Efrén Calleja Macedo
@lem_mexico
Cada tanto, el verbo leer sufre o goza de modificaciones. En la época reciente se ha convertido en letanía de sufrimiento cultural —“la gente no lee”— que se acompaña lo mismo de lamentables iniciativas publicitarias o educativas que de brillantes esfuerzos individuales o colectivos.
En Leer (Océano, 2012), Gabriel Zaid desglosa las implicaciones vitales que tiene dicho verbo en las personas. Porque hay muchos argumentos pedagógicos, espirituales, económicos, sociales y productivos a favor de la lectura, “¿pero si leer no sirve para ser más reales, ¿para qué demonios sirve?” (p. 23).
Sirve, por ejemplo, para que surja la revelación: “Cualquiera puede juntar sílabas y palabras, hasta una máquina amaestrada. Lo que requiere ‘genio’ es leer. Leer es lo que puede convertir una posibilidad abstracta en un arte concreto. Leer lo que está escrito desde antes, o desde siempre, lo que una mano va profiriendo o el viento fisioquímico asociando en las hojas caídas del árbol de la memoria, o todo lo que puedo encontrar materialmente y revelárseme o revelarme. Esta tarde tus ojos. Lo que requiere genio es el amor” (p.53).
Esta revelación individual confirma que la diferencia es indispensable en los encuentros: “Lo que yo leo nunca es lo que tú lees. Aunque lleguemos a compartir por completo una lectura, el centro de tu lectura está en ti, como el de la mía está en mí. Hasta en la situación nupcial de la mutua entrega, cuando no estamos leyendo algo, sino ‘leyéndonos’ uno al otro, yo soy tú desde mí, como tú eres yo desde ti: somos los actores, los espectadores, el escenario natural del ser alcanzándose a sí mismo como otro, pero no somos el mismo” (p. 55).
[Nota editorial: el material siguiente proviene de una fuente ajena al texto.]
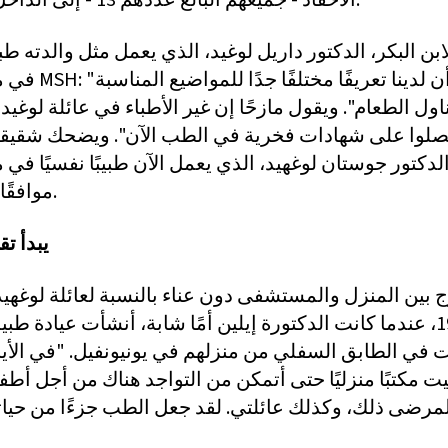
الأحفاد - جميعهم البالغ عددهم 13 - إلى الداخل والخارج.
ابن البكر، الدكتور داريل لوغيد، الذي يعمل مثل والدته 
في مستشفى MSH: "أعتقد 
ول الطعام". ويقول مازحًا إن غير الأطباء في عائلة لوغي
لوا على شهادات فخرية في الطب الآن". ويضحك شقيقه
لدكتور جوستان لوغهيد، الذي يعمل الآن طبيبًا نفسيًا في مس
موافقًا على ذلك.
يبدأ تق
ج بين المنزل والمستشفى دون عناء بالنسبة لعائلة لوغهيد
1982، عندما كانت الدكتورة إيلين أمًا شابة، أنشأت عيادة طبي
 في الطابق السفلي من منزلهم في يونيونفيل. "في الأيام
يت مكتبًا منزليًا حتى أتمكن من التواجد هناك من أجل أط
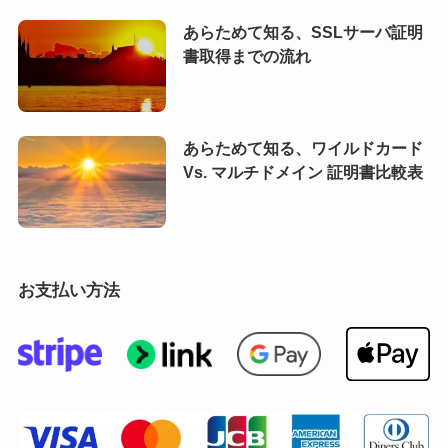
あらためて知る、SSLサーバ証明
書取得までの流れ
あらためて知る、ワイルドカード
Vs. マルチドメイン 証明書比較表
お支払い方法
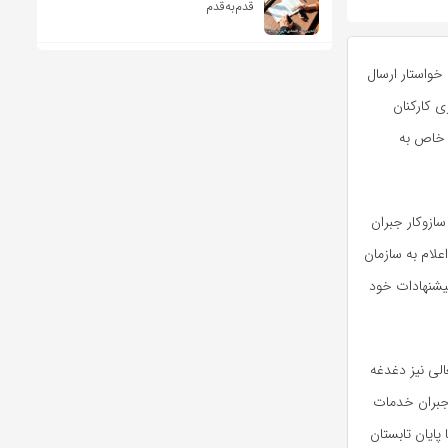
قدم‌به‌قدم
خواستار ارسال
 کارکنان
 خاص به
ازوکار جبران
علام به سازمان
یشنهادات خود
الی نیز دغدغه
جبران خدمات
ایان تابستان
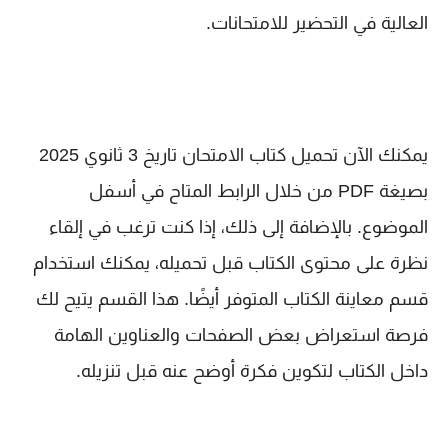
العالية في التحضير للامتحانات.
يمكنك الآن تحميل كتاب الامتحان تاريخ 3 ثانوي 2025
بصيغة PDF من خلال الرابط المتاح في أسفل
الموضوع. بالإضافة إلى ذلك، إذا كنت ترغب في إلقاء
نظرة على محتوى الكتاب قبل تحميله، يمكنك استخدام
قسم معاينة الكتاب المتوفر أيضًا. هذا القسم يتيح لك
فرصة استعراض بعض الصفحات والعناوين الهامة
داخل الكتاب لتكوين فكرة أوضح عنه قبل تنزيله.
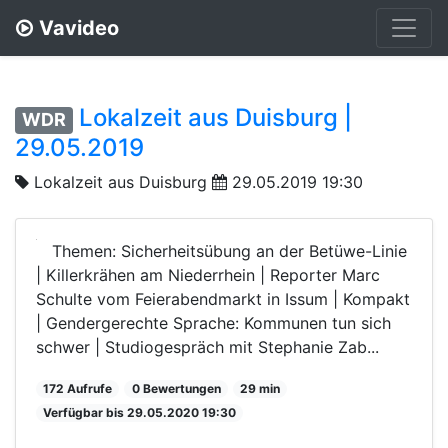
Vavideo
Lokalzeit aus Duisburg |
WDR
29.05.2019
Lokalzeit aus Duisburg
29.05.2019 19:30
Themen: Sicherheitsübung an der Betüwe-Linie
| Killerkrähen am Niederrhein | Reporter Marc
Schulte vom Feierabendmarkt in Issum | Kompakt
| Gendergerechte Sprache: Kommunen tun sich
schwer | Studiogespräch mit Stephanie Zab...
172 Aufrufe
0 Bewertungen
29 min
Verfügbar bis 29.05.2020 19:30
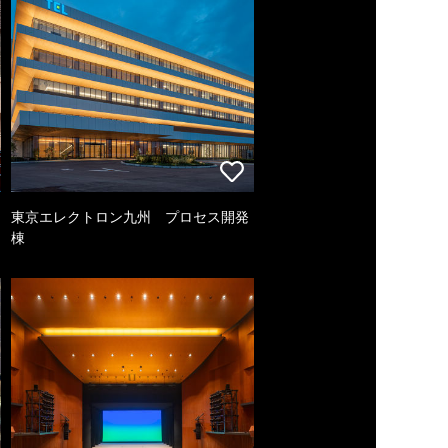
東京エレクトロン九州 プロセス開発
棟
A su vez, dicho reconocimiento de la pluralidad lectora lleva directo a la diversidad de encuentros con los libros: “Lo deseable no es que todos los libros tengan millones de lectores, sino todos los lectores a los cuales tienen algo que decirles. El público natural de un libro es el alcanzable si la distribución fuese perfecta y el precio indiferente, de manera que todo posible lector interesado tuviera la oportunidad de leerlo. El público natural varía entre cero y millones de lectores, según el libro y los lectores” (p. 148).
Por su parte, la bibliodiversidad debe ser alentada, alimentada y reflejada desde la producción editorial: “El mismo [Juan José] Arreola es autor de una frase célebre en el gremio: “Toda editorial que se respete tiene un departamento de claudicaciones”. Pero obsérvese bien: un editor amorfo no puede tener claudicaciones. La claudicación sólo es posible cuando existe un principio organizador de la conversación. […] La regla de no publicar literatura traducida es absurda como principio general, pero le da perfil a la conversación de una mesa particular. Sin esta coherencia no puede haber buenos editores, distribuidores, libreros, organizadores de clubes de lectura o de clubes de libros” (p. 119).
La ausencia de buenos profesionales del campo editorial tiene consecuencias de enorme peso: “Hay una demagogia (progresista, capitalista, comunista o nazi) que sirve para imponer el nacionalismo de los triunfadores como cultura universal. Hay una demagogia de la identidad nacional que sirve para imponer la identidad del poder central como identidad nacional. Hay una demagogia regional que hace lo mismo con las variantes locales” (p. 145).
¿Quién contrarresta las omisiones hegemónicas? “Para corregir los errores u omisiones del canon hacen falta lectores denodados, con talento, valor civil y muy buena suerte, porque, una vez consagrada una obra mediocre, una vez que la avalan personas e instituciones de peso, no es razonable esperar que se desdigan. Lo razonable es suponer que el disidente es un ser extraño, que lee torcidamente, por ineptitud o por razones inconfesables” (p. 129).
Desde esta perspectiva, un buen lector sería aquel que encuentra en el libro algo particular, es interpelado y responde con vehemencia existencial, como le ocurre al propio Zaid en su relectura del Quijote: “¿Era un escape a través de sus aventura? No exactamente. Era una especie de liberación, sí, pero que estaba en la manera de ver los episodios. Me identificaba con el narrador, no con el protagonista. Me reía de la vida y de mí; y, en el segundo grado autoral, borraba pueblos, desfacía entuertos, me sentía libre y soberano. La novela era yo” (p. 63). Este el verbo leer que conjugamos en LEM.